The most apparent, yet tolerable mode of marketing within YouTube is the products and companies that are mentioned and reviewed by the YouTubers. However, you seek that out yourself, in which case it’s not so much marketing as it is advice.
Facebook is abundant with ads, whether I like it or not. However, the ads that don’t relate to me I just tend to scroll past. As it’s so easy to avoid these adverts they don’t bother me too much. What bothers me however, is when the ads start to affect the way I use the app.

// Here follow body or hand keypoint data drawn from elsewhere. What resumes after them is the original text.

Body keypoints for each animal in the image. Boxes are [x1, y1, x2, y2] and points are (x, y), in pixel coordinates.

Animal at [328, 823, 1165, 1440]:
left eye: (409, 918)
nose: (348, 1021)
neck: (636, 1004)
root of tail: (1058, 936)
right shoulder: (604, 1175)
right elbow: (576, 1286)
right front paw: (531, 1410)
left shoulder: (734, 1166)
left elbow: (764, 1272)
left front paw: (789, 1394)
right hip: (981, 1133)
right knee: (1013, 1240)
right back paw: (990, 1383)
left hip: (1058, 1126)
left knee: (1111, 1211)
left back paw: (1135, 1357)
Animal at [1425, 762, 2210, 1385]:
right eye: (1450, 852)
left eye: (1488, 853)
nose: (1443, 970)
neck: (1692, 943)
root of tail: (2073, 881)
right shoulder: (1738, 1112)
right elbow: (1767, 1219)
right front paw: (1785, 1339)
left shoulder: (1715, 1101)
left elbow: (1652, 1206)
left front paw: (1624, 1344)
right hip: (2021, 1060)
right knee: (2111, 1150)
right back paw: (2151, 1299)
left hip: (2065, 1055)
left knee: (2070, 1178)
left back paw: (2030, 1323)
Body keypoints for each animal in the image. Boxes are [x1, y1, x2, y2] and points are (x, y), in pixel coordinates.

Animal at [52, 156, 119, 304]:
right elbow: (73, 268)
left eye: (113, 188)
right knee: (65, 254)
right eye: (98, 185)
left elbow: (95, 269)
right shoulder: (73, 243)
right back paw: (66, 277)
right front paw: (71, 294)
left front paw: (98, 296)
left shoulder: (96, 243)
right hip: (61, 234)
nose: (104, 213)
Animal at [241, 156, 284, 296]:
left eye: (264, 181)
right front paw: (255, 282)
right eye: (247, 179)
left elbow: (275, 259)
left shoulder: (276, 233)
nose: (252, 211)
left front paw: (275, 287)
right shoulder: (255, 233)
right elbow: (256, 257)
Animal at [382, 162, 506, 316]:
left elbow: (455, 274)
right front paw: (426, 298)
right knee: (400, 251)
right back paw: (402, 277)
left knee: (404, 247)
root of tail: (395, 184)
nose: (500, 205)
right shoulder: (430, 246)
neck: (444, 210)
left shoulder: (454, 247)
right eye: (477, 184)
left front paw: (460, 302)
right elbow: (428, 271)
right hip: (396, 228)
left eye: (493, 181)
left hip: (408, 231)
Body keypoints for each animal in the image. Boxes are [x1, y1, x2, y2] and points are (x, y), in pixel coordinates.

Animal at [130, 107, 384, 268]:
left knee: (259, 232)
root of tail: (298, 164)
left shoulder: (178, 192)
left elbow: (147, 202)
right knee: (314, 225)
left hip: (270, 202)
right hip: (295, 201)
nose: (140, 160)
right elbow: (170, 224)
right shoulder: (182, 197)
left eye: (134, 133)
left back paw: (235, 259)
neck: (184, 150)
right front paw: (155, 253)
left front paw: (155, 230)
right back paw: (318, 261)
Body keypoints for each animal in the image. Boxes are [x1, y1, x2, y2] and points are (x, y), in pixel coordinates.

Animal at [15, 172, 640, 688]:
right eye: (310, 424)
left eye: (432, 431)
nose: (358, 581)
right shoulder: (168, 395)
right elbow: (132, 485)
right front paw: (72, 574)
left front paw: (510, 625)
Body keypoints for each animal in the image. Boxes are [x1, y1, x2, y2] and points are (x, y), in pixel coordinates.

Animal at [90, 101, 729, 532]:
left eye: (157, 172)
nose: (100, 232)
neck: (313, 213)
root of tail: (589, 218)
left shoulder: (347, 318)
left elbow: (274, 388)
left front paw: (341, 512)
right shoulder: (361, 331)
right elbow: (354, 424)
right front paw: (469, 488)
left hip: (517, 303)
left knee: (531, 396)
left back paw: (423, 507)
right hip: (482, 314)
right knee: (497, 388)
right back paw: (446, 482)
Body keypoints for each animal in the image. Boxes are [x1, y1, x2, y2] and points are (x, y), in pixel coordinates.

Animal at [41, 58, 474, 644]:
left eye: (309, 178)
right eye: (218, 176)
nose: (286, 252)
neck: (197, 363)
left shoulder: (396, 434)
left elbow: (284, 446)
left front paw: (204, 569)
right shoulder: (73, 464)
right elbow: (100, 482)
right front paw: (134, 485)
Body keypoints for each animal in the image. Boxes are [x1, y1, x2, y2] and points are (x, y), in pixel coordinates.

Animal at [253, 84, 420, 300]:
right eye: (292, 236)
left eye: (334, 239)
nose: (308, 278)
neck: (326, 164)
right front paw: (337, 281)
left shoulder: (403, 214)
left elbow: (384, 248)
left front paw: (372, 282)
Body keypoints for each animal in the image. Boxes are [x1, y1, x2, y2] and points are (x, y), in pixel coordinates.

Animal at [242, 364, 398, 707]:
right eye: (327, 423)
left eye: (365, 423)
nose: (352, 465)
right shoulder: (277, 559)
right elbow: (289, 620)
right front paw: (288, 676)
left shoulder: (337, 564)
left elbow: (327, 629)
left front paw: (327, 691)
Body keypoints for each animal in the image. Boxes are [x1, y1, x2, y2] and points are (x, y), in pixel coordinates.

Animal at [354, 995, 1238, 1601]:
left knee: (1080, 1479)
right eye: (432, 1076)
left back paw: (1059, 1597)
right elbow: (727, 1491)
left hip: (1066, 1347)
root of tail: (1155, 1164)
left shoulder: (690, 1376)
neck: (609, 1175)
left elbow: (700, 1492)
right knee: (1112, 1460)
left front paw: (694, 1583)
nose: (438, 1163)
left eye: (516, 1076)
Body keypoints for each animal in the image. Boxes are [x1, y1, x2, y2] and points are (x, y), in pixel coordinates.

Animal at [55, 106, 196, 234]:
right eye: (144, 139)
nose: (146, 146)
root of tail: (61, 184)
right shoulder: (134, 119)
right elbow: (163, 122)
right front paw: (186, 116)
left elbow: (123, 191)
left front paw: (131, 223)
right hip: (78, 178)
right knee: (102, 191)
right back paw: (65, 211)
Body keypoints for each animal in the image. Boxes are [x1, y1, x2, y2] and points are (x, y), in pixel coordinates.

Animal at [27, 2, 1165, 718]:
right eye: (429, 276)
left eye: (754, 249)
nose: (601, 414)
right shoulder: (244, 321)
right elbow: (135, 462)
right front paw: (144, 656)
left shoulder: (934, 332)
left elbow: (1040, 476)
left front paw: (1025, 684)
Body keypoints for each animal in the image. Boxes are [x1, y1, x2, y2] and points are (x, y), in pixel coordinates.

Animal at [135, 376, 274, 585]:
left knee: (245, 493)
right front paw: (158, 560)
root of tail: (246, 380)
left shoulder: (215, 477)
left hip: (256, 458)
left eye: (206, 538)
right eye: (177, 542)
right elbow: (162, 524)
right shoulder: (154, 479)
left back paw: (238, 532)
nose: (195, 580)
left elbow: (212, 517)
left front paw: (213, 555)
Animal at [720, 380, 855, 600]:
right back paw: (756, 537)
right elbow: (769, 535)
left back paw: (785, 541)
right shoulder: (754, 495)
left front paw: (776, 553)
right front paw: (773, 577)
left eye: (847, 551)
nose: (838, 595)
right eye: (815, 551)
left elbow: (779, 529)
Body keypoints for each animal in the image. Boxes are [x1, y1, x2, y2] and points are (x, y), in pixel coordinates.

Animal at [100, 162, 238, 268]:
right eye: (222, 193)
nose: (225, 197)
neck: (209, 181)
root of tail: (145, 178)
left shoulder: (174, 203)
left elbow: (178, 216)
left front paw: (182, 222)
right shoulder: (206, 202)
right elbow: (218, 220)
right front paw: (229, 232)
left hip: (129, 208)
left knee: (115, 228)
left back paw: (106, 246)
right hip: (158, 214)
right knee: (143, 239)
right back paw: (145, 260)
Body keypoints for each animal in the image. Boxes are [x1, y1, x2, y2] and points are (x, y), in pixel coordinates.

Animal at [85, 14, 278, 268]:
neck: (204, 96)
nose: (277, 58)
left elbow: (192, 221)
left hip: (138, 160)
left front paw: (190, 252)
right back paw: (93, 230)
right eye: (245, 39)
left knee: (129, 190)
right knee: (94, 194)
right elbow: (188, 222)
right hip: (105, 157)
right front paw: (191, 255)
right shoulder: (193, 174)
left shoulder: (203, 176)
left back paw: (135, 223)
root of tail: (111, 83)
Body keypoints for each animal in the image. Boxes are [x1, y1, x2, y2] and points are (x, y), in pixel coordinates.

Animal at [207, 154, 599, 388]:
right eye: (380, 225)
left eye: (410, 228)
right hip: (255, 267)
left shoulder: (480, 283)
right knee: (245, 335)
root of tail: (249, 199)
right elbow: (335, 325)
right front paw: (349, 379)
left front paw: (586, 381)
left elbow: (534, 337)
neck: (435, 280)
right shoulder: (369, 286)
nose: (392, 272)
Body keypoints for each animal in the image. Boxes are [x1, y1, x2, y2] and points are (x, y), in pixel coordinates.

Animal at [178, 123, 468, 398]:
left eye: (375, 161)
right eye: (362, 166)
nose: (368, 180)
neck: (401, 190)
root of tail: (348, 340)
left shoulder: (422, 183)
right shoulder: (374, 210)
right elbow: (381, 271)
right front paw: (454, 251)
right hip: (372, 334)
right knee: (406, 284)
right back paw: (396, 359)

Twitter has always been an incredibly popular media, however, it’s not a social media I use. From my experience with it, it just seems to be the social media for celebrities to post their feelings, opinions, market products, and I guess I’ll never know what else, as personally I dislike using it. That’s not to discredit to its marketing potential! It’s just not for everyone #SORRYNOTSORRY
Social Media takes up so much of my time, that’s why I tend to be quite selective in the sites and the app’s that I use. If, on average, I’m going to be spending 10.4% (Dave Chaffey, 2016) of my life on my phone, I’d like to stay in control of the content that I’m exposed to and when I use it. Which is why I choose to use sites that feature the most discrete and relevant marketing, to me; it comes with the territory. I don’t have an issue with marketing within social media, as long as it doesn’t hinder my experience when using it. It’s safe to say that I love using social media for many things, but no other reason more apparent than staying connected. And if ads are a part of that, then so be it.